What do you mean by WLD output head?

So far, the main idea I have pulled from the Lc0 crowd is to have a prior temperature indeed. The next thing I am planning to add is the possibility to batch inference requests across game simulations instead of relying on asynchronous MCTS. In your blog series, you anticipate the problem of the virtual loss introducing some exploration bias in the search but ultimately concludes that it does not change much:

[Citation from your blog series]: "Technically, virtual loss adds some degree of exploration to game playouts, as it forces move selection down paths that MCTS may not naturally be inclined to visit, but we never measured any detrimental (or beneficial) effect due to its use."

Interestingly, it seems that the LC0 team had a different experience here.

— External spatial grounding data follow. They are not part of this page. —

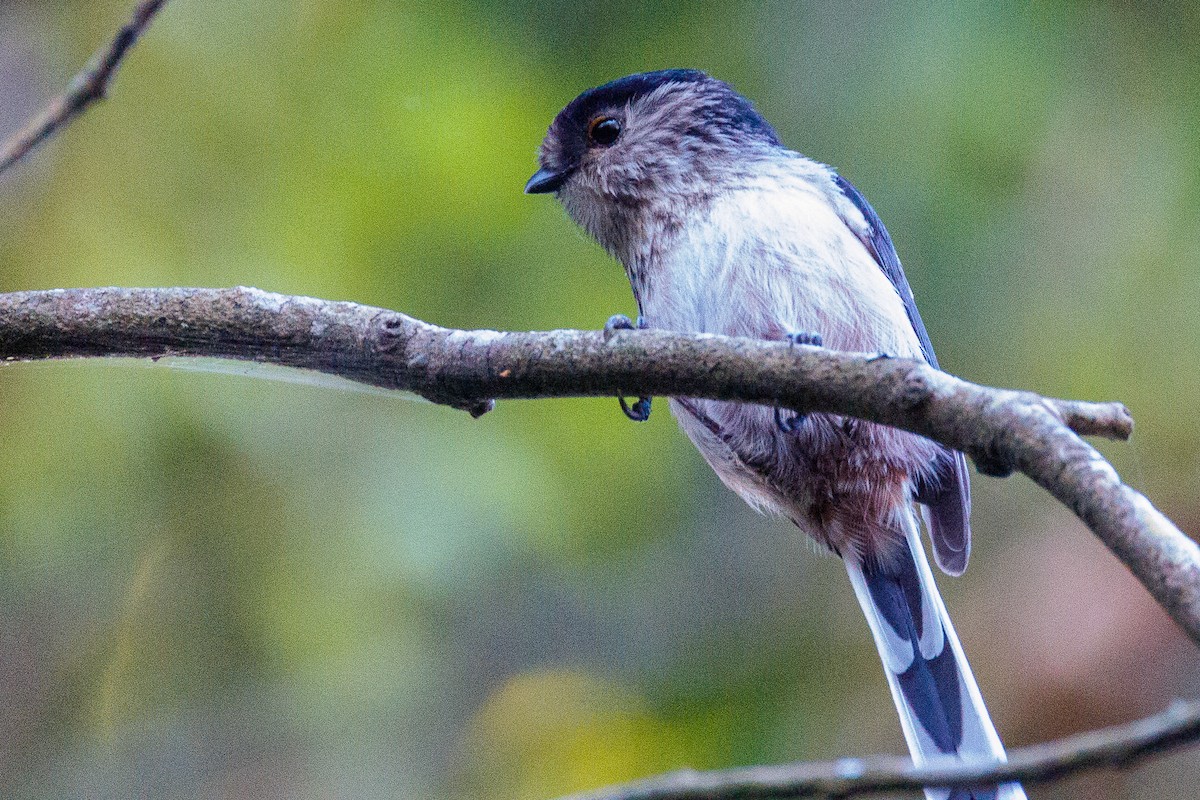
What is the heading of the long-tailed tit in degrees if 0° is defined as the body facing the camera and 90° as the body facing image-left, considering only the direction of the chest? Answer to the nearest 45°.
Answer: approximately 45°
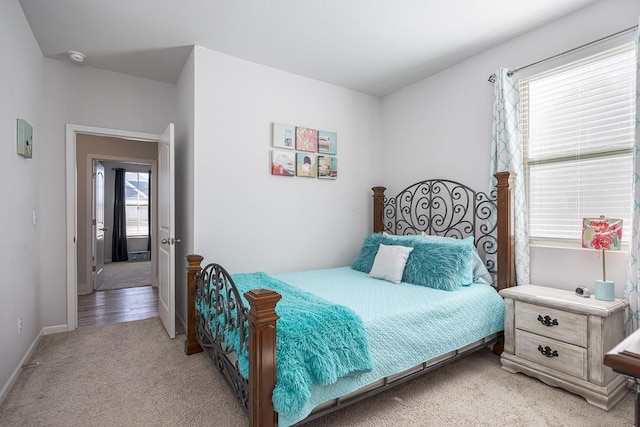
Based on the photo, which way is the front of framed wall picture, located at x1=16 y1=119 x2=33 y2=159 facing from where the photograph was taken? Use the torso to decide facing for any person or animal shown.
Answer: facing to the right of the viewer

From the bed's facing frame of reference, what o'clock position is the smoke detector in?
The smoke detector is roughly at 2 o'clock from the bed.

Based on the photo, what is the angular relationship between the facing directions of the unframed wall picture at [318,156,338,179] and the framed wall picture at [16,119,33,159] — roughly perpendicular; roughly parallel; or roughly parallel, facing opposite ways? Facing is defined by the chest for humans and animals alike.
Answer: roughly perpendicular

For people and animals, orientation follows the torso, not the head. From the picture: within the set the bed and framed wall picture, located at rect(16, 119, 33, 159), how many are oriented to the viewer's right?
1

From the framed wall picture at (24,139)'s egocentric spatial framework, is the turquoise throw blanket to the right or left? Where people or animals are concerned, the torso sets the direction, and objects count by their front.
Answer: on its right

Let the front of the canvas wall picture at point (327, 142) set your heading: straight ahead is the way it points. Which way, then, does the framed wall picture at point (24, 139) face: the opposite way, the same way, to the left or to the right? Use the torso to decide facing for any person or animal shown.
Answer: to the left

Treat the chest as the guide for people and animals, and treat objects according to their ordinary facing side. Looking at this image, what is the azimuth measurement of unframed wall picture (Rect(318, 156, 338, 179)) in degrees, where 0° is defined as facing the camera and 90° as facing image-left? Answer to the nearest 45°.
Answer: approximately 315°

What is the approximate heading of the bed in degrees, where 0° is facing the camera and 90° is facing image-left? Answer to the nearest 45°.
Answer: approximately 45°
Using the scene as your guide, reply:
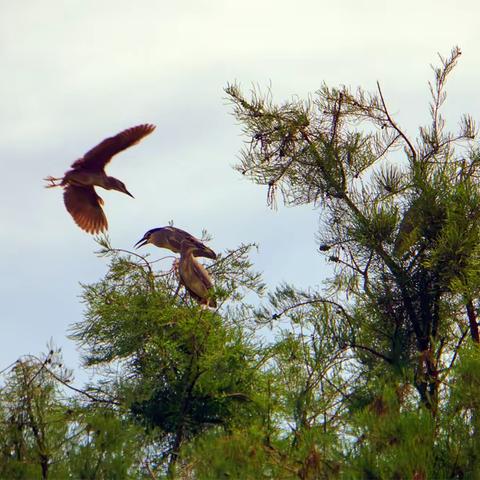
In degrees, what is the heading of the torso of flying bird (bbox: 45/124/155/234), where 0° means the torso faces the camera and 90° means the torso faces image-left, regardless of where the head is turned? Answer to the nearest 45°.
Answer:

I myself ran some tests and going from 32 to 4 workers (for 600 MCTS simulations per turn) on my connect-four agent results in a significant increase in performances. This may be due to the fact that I use a much smaller neural network than yours, which is ultimately not as strong.

Related to this, there is a question I have wanted to ask you since I found your blog article series: did you make experiments with smaller networks and what were the results? What is the smallest architecture you tried and how did it perform?

vishvananda · on June 22, 2020

The lc0 group has switched the result prediction to predict win, loss, and draw probabilities instead of just win/loss. Some information can be found in https://lczero.org/blog/2020/04/wdl-head/

vishvananda · on June 22, 2020

we did a lot of our early experimentation with small networks. I don't think we went any smaller than 5 layers of 64 filters as we mentioned here: https://medium.com/oracledevs/lessons-from-alpha-zero-part-5...

jonath_laurent · on June 22, 2020

And what were the results of these experiments? What error rate can you reach with the smallest network architecture you tried for example?

vishvananda · on June 22, 2020

Unfortunately I don't remember the exact numbers, but I think it was a couple percentage points worse than we were able to get with the large models.

jonath_laurent · on June 22, 2020

This is interesting, thanks! Is there anything else you can tell me about the results of your experiments with small networks? I am really interested in this.

For example: did you notice than increasing or decreasing network size required significant changes in other hyperparameters? Are small networks learning faster at the beginning of training before they start to plateau?